The pudding would have originally been cooked beneath the meat (usually beef) as it was roasting on a spit above a fire. This position would have meant that the fats and juices from the meat could drip onto the batter pudding, flavouring and adding colour. (The initial name for cooking a batter in this way was “Dripping Pudding”.) This also meant that these drippings, essential in the diet, were utilised rather than lost to the fire. Sources of these essential fats, particularly in the North of England, were more difficult to obtain at that time, especially with the high cost of meat, so every single drop was used.
A Yorkshire pudding is traditionally cooked in a large, shallow tin and then cut into squares to be served, rather than the individual puddings you can buy in supermarkets today. Also, in today’s Sunday roast dinners, Yorkshire puddings are included whatever the choice of meat, rather than just with beef as is the tradition. Yorkshire puddings, as the accompaniment to the “British Sunday Roast”, have become such a part of the British institution that they have been nominated their own day of celebration – the first Sunday of February.

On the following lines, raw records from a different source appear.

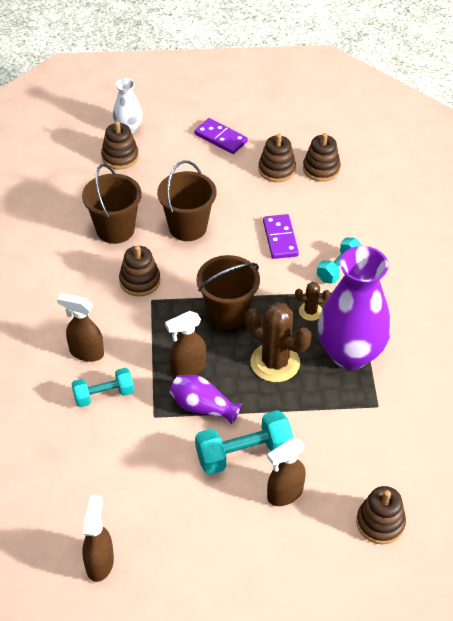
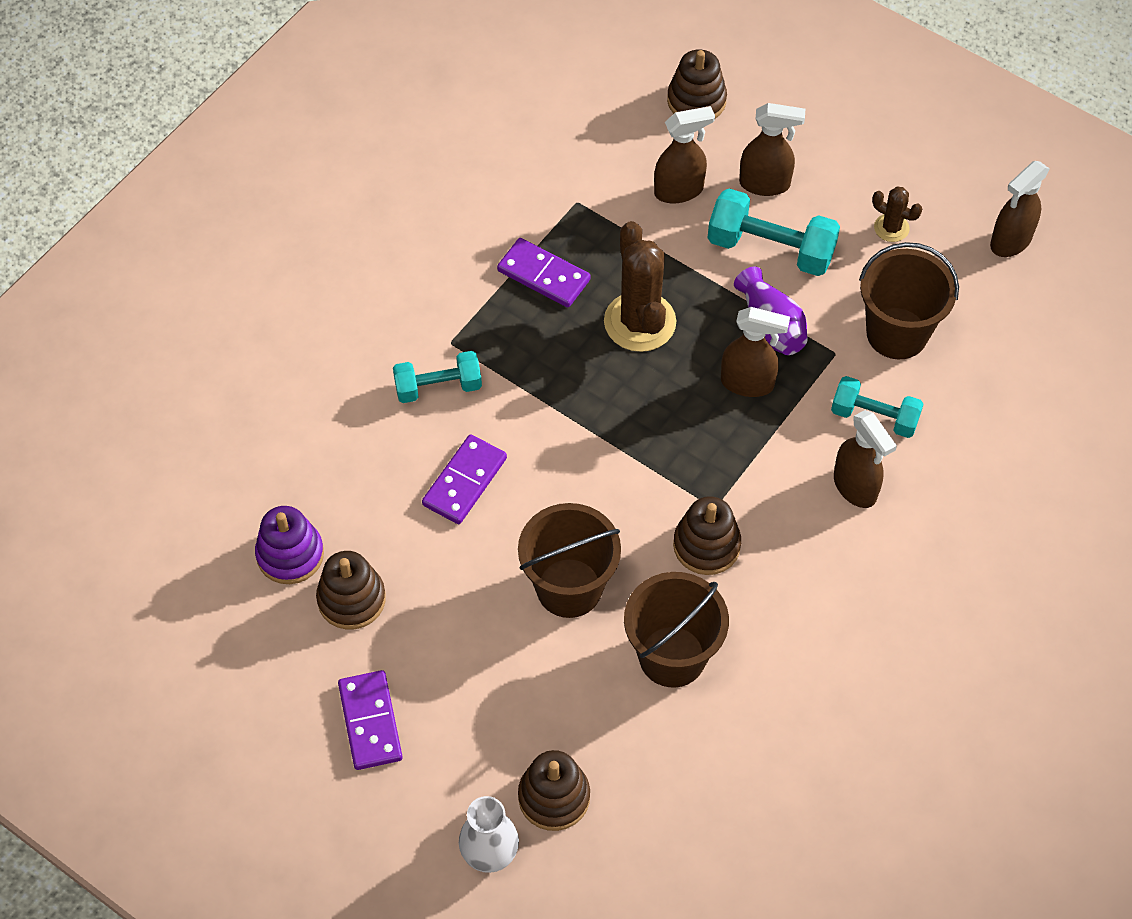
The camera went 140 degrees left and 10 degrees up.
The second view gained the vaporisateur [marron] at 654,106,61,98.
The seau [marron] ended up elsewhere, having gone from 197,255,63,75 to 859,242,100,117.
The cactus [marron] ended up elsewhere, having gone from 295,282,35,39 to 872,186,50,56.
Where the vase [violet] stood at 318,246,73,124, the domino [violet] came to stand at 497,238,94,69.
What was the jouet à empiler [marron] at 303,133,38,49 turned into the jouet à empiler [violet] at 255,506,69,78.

There are now more modern variations on the earliest Yorkshire pudding recipes, perhaps the best known being ‘Toad in the Hole’. This is where sausages are cooked within a large Yorkshire pudding and served with onion gravy. It is also common to be able to buy entire meals with meat, root vegetables and potatoes all served within a large, round Yorkshire pudding, almost like a stew or casserole within a batter casing.
Of course the batter recipe (minus the ground pepper) is just like that used for sweet dishes like pancakes. And this was how leftover Yorkshire pudding pieces were used up; reheated and served with jam or fruit or syrup the next day. The crispiness of the Yorkshire pudding meant they kept well to be eaten later, and again, nothing was wasted.
Here is a family recipe for Yorkshire Puddings. The pudding can be cooked traditionally in a large, shallow roasting tin but it is now common to make individual Yorkshires in a tartlet tin, heating the fat or oil in each individual hole. For vegetarian Yorkshire Puddings, vegetable oils can be used in place of the meat juices.
2 heaped serving spoons of flour
2 eggs at room temperature
Milk and water mixed (even parts)
2 tbsp beef dripping
You will also need a roasting tin which is suitable to be placed on the hob.
Pre-heat the oven to 220C/425F/Gas 7.
Sieve the flour into a bowl and season with a little salt. Gradually add the milk and water mixture until a consistency of thick double cream is achieved. Leave to stand for at least an hour.
Just before putting in the oven, whisk two eggs (with an electric whisk if possible) and add to the mixture, whisking the batter until smooth.
To cook the Yorkshire pudding, remove the meat from the oven and turn the oven up to the above temperature. Spoon beef fat into the roasting tin and allow it to pre-heat in the oven. When the oven is up to temperature remove the tin and place it over direct heat until the fat begins to smoke. Pour in the batter. Tip it evenly all round and then place the tin on a high shelf in the oven and cook the Yorkshire pudding for 30 minutes or until risen, golden brown and crisp. Serve it cut into squares.